■ Provided passage ■

The doctor may well not commence symptomatic treatment prior to tests being completed as this might mask the underlying problem.

Tests include a blood test to detect H.Pylori and perhaps an endoscopy: urgent endoscopy should be performed in patients with a history of unintentional weight loss, iron deficiency anaemia, gastrointestinal bleeding, dysphagia (modified barium swallow may be preferable), pain on swallowing, persistent vomiting, epigastric mass, suspicious barium meal, previous gastric ulcer. 

Non-urgent endoscopy may be required for patients who are H. Pylori
positive or who have been on NSAIDs, particularly if they need to continue
on them.

H. Pylori is strongly associated with conditions such as gastric ulceration.
Detection can be by blood test, breath test or during endoscopy by biopsy.
A negative result means that peptic ulcer is highly unlikely.

[Records from a dataset]
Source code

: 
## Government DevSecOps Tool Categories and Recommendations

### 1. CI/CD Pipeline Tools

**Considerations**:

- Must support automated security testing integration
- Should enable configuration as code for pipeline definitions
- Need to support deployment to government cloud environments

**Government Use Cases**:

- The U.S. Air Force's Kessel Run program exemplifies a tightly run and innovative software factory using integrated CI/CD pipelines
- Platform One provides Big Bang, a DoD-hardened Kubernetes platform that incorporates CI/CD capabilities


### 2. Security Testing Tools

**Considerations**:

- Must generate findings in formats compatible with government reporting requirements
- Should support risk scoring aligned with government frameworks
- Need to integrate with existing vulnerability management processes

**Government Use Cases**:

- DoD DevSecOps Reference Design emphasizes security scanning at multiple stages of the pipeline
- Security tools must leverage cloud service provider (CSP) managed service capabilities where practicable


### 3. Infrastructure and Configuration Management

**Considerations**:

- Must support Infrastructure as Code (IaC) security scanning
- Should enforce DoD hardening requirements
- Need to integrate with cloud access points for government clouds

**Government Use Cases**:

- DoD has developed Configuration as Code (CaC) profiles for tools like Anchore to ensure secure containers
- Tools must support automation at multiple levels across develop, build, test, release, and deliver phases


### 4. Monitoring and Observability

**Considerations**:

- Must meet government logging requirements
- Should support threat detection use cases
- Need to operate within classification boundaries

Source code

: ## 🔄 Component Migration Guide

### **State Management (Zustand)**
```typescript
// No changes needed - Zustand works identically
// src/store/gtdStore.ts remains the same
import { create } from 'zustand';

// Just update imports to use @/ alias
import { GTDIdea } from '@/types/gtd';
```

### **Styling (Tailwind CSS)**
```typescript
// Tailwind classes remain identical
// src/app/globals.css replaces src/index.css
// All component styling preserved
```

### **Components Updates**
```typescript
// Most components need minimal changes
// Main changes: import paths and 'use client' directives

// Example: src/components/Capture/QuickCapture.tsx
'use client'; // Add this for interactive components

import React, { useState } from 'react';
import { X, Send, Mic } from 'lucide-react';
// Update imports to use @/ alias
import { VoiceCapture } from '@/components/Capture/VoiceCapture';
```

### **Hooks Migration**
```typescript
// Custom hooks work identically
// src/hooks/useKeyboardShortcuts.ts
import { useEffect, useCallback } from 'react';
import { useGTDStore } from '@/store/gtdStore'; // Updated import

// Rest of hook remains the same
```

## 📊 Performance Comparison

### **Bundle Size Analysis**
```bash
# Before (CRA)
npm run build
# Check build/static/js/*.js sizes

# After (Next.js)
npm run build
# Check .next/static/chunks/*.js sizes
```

■ What to work on ■
1. According to the passage on diagnostic tests above, what are all the methods of detecting H. Pylori?
2. In the passage on diagnostic tests, what does a negative H. Pylori result indicate?
3. Carry on the passage on diagnostic tests for H. Pylori and endoscopy from its last sentence.

■ Responses by task ■
1. Blood test, breath test, and biopsy during endoscopy

2. A negative result means that peptic ulcer is highly unlikely.

3.
For H. Pylori positive patients, it may be prudent to eradicate the organism
as a preventive measure as regards ulcers.

Triple therapies using at least 3 drugs are the only treatments that have
consistently achieved eradication rates above 90%

The gold standard eradication treatment used to be tripotassium dicitratobismuthate (DeNol) combined with metronidazole and amoxycillin or tetracycline, given for two weeks.

However, more recently, regimes combining a proton pump inhibitor with two antibiotics, given for only one week, are as effective as well as having the advantage of simpler dosing and reduced side-effects.

There are a number of different regimes, most using the following combinations:

  • Omeprazole/ lansoprazole, metronidazole and amoxycillin
  • Omeprazole/ lansoprazole, clarithromycin and amoxycillin
  • Omeprazole/ lansoprazole, metronidazole and clarithromycin

Side effects occur in up to 30% of cases: diarrhoea, nausea and vomiting,
headaches and allergic reactions. The antabuse reaction may occur in patients who take alcohol with metronidazole. Antibiotic resistance may occur.

SYMPTOMATIC TREATMENT:

In undiagnosed causes of dyspepsia (who do not require endoscopy) relief
may be obtained by using an antacid or antacid-alginate: e.g. Asilone,
Maalox, Gaviscon.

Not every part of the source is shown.